Alzheimer’s disease can apparently be favored by a diet rich in sugar and carbohydrates. Because when the insulin level rises, the changes typical of Alzheimer’s occur in the brain. Alzheimer’s is therefore increasingly referred to as type 3 diabetes.

Too much sugar increases the risk of Alzheimer’s

The higher the insulin level in the body, the better the conditions for Alzheimer’s disease seem to be. Insulin levels rise mainly when large amounts of sugar and other isolated carbohydrates are consumed.

Because insulin is a hormone that is always released when sugar or other carbohydrates arrive in the body, it is responsible for transporting the sugar into the body cells and thus ensuring that the blood sugar level always remains nicely balanced.

Insulin works differently in the brain than in the body

In addition to regulating blood sugar, insulin has other – much less well-known – functions in the body. For example, it promotes the storage of blood fats in the fatty tissue. On the one hand, this is advantageous because it lowers the blood fat level.

On the other hand, a permanently elevated insulin level can of course also lead to obesity. This is because fat cannot be broken down in the presence of high insulin levels.

In the brain, on the other hand, insulin has completely different tasks. Just like other body cells, the brain cells also need sugar to generate energy. But they can absorb the sugar independently of insulin. So you don’t need insulin for this.

Nevertheless, insulin is also highly active in the brain. For example, it is involved in the regulation of the blood-brain barrier and is therefore responsible for ensuring that no pollutants from the bloodstream reach the brain.

Remember only works with insulin

In addition, brain insulin is involved in the communication between nerve and brain cells.

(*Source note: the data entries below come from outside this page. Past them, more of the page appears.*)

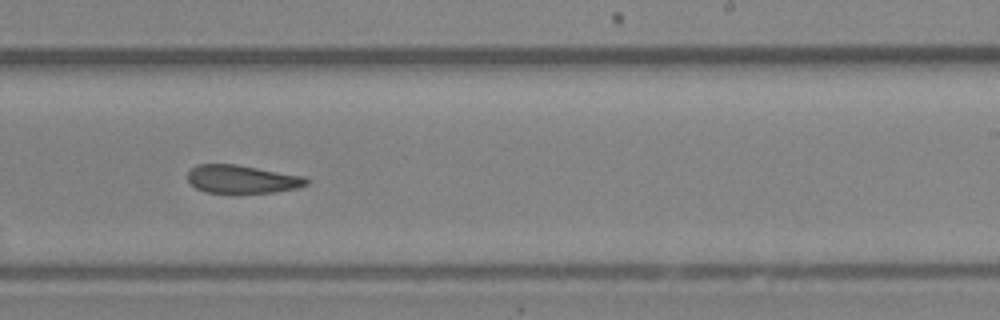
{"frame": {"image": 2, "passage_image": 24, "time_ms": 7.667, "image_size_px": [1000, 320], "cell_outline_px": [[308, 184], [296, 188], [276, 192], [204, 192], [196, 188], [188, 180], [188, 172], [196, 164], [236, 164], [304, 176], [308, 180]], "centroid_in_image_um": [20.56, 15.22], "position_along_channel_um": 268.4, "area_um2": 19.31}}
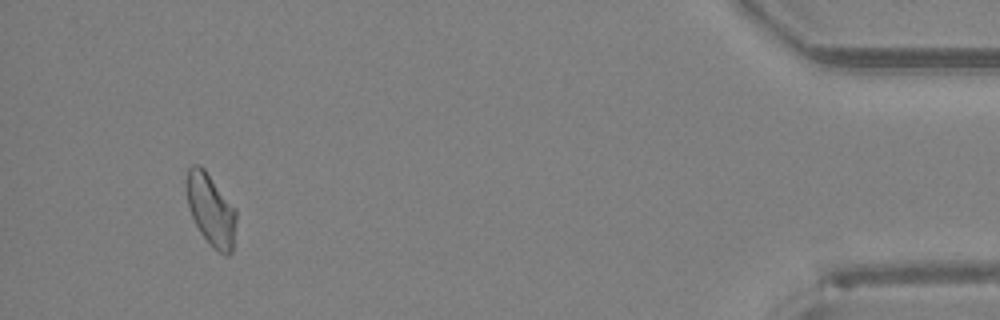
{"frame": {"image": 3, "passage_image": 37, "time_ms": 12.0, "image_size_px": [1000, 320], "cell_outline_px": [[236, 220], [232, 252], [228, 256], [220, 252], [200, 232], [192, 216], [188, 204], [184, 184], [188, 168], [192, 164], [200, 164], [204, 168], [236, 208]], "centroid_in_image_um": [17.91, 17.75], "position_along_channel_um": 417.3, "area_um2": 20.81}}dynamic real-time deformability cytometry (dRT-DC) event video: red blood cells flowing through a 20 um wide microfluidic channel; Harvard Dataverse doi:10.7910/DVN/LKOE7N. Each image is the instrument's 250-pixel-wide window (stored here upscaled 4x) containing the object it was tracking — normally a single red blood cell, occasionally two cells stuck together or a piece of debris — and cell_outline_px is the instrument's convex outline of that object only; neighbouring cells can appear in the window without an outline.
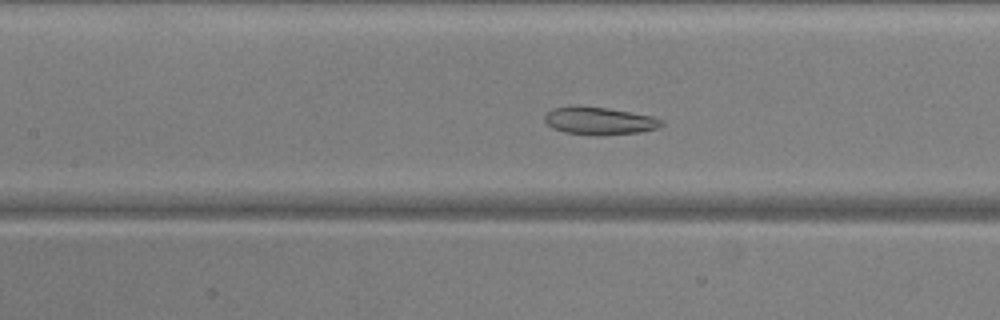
{"species": "common noctule bat (a hibernating species)", "species_latin": "Nyctalus noctula", "temperature_condition": "warm", "stored_images_in_passage": 47, "camera_frame_rate_fps": 3000, "um_per_image_px": 0.085, "animal": {"sex": "male", "body_mass_g": 20.5, "forearm_length_mm": 52.5}, "frame": {"image": 1, "passage_image": 18, "time_ms": 5.667, "image_size_px": [1000, 320], "cell_outline_px": [[664, 124], [656, 128], [640, 132], [600, 136], [596, 136], [564, 132], [552, 128], [544, 120], [544, 116], [552, 108], [608, 108], [652, 116], [664, 120]], "centroid_in_image_um": [50.99, 10.31], "position_along_channel_um": 156.4, "area_um2": 18.38}}
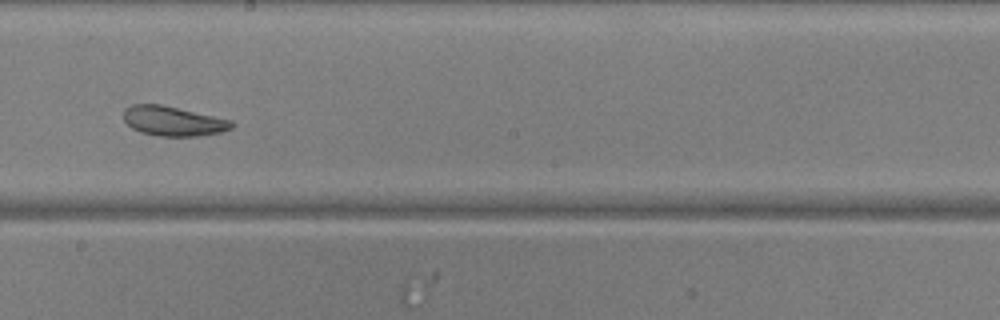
{"frame": {"image": 2, "passage_image": 24, "time_ms": 7.667, "image_size_px": [1000, 320], "cell_outline_px": [[236, 124], [232, 128], [220, 132], [200, 136], [156, 136], [140, 132], [132, 128], [124, 120], [124, 108], [132, 104], [160, 104], [232, 120]], "centroid_in_image_um": [14.72, 10.3], "position_along_channel_um": 233.5, "area_um2": 18.73}}
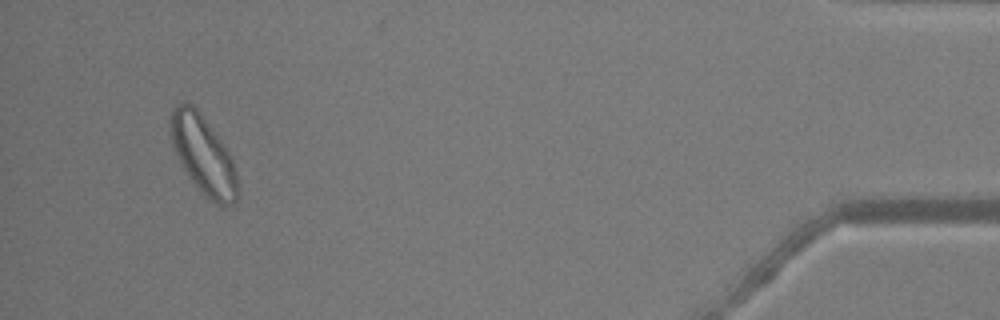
{"frame": {"image": 3, "passage_image": 44, "time_ms": 14.333, "image_size_px": [1000, 320], "cell_outline_px": [[240, 196], [232, 204], [224, 208], [216, 204], [188, 176], [180, 164], [176, 156], [172, 144], [168, 120], [172, 108], [176, 104], [184, 100], [192, 104], [196, 108], [232, 156], [236, 172], [240, 192]], "centroid_in_image_um": [17.27, 13.16], "position_along_channel_um": 417.9, "area_um2": 30.87}, "authors_computed_cell_mechanics": {"area_um2": 24.3916, "velocity_mm_per_s": 3.8659, "shape_relaxation_time_tau1_ms": 3.2361, "shape_relaxation_time_tau2_ms": 3.3761, "deformation_change_tau1": 0.1233, "deformation_change_tau2": 0.108}}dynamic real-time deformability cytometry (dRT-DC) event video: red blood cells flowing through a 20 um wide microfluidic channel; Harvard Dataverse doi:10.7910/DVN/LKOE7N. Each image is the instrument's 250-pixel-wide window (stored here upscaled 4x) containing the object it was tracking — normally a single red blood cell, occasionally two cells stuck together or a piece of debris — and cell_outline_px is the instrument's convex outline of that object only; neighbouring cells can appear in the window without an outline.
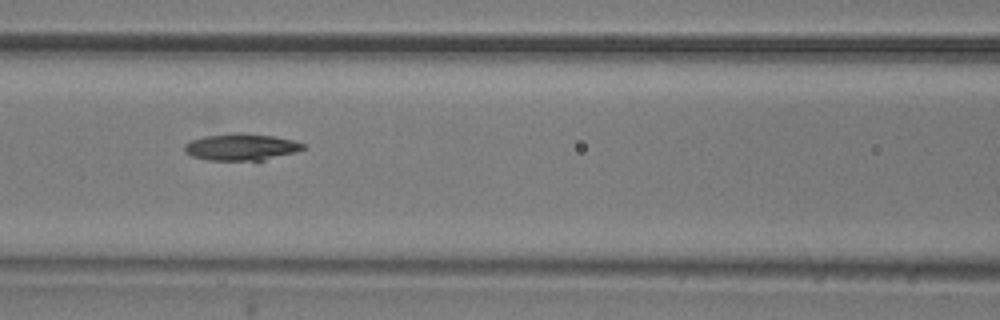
{"species": "common noctule bat (a hibernating species)", "species_latin": "Nyctalus noctula", "temperature_condition": "room temperature", "stored_images_in_passage": 6, "camera_frame_rate_fps": 3000, "um_per_image_px": 0.085, "animal": {"sex": "male", "body_mass_g": 20.5, "forearm_length_mm": 52.5}, "frame": {"image": 1, "passage_image": 6, "time_ms": 1.667, "image_size_px": [1000, 320], "cell_outline_px": [[308, 148], [256, 164], [208, 160], [192, 156], [184, 152], [184, 144], [192, 140], [204, 136], [236, 132], [240, 132], [272, 136], [292, 140], [308, 144]], "centroid_in_image_um": [20.56, 12.55], "position_along_channel_um": 146.0, "area_um2": 19.65}}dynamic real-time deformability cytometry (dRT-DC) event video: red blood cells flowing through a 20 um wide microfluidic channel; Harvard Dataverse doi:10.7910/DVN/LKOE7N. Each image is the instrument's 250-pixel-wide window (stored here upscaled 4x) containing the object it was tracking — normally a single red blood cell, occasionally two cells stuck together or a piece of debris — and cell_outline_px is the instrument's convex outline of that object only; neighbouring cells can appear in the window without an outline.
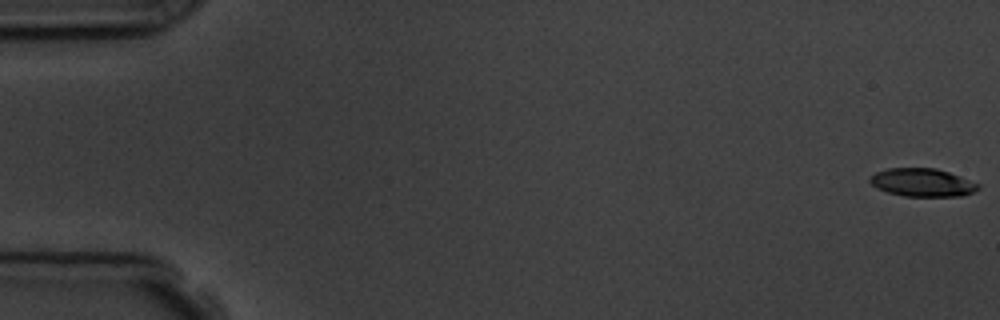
{"species": "common noctule bat (a hibernating species)", "species_latin": "Nyctalus noctula", "temperature_condition": "room temperature", "stored_images_in_passage": 6, "segment_of_instrument_passage": [1, 2], "camera_frame_rate_fps": 3000, "um_per_image_px": 0.085, "animal": {"sex": "male", "body_mass_g": 19.5, "forearm_length_mm": 54.6}, "frame": {"image": 1, "passage_image": 1, "time_ms": 0.0, "image_size_px": [1000, 320], "cell_outline_px": [[980, 188], [972, 192], [960, 196], [904, 196], [888, 192], [876, 188], [868, 180], [876, 172], [888, 168], [936, 168], [960, 176], [980, 184]], "centroid_in_image_um": [78.4, 15.51], "position_along_channel_um": 6.6, "area_um2": 17.63}}
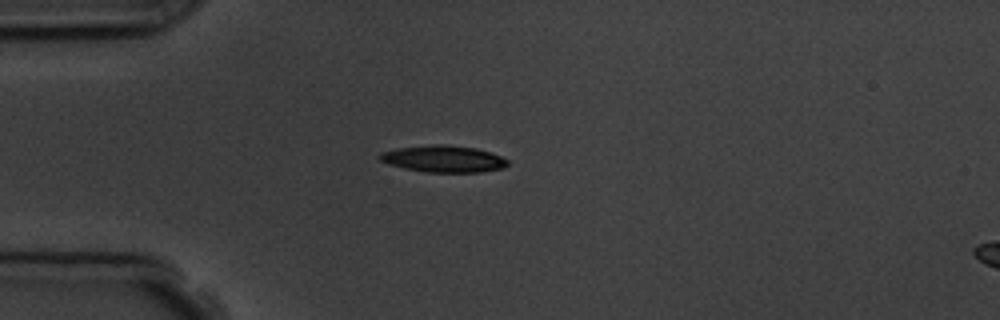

If insulin docks onto its receptors in the so-called synaptic cleft (the connection point between two nerve cells), this enables new memories to be created and completely new things to be learned.

With Alzheimer’s disease, however, new memories can no longer be created, the short-term memory is missing. Those affected have wonderful memories of a time twenty years ago, but they often no longer remember what they did and experienced yesterday or five minutes ago.

Could a lack of insulin in the brain, therefore, be the cause of Alzheimer’s and memory lapses? But at the top, we wrote about the fact that a high insulin level can promote Alzheimer’s. So what is correct? Is the problem now hidden in an insulin level that is too low or rather too high?

Both! There is a lack of insulin in the brain, while chronically elevated insulin levels are present in the rest of the body, which leads to the lack of insulin in the brain in the first place.

However, one by one:

It is known that Alzheimer’s patients have low levels of insulin in the brain. So the suspicion arose that insulin could also be involved in the development of the disease.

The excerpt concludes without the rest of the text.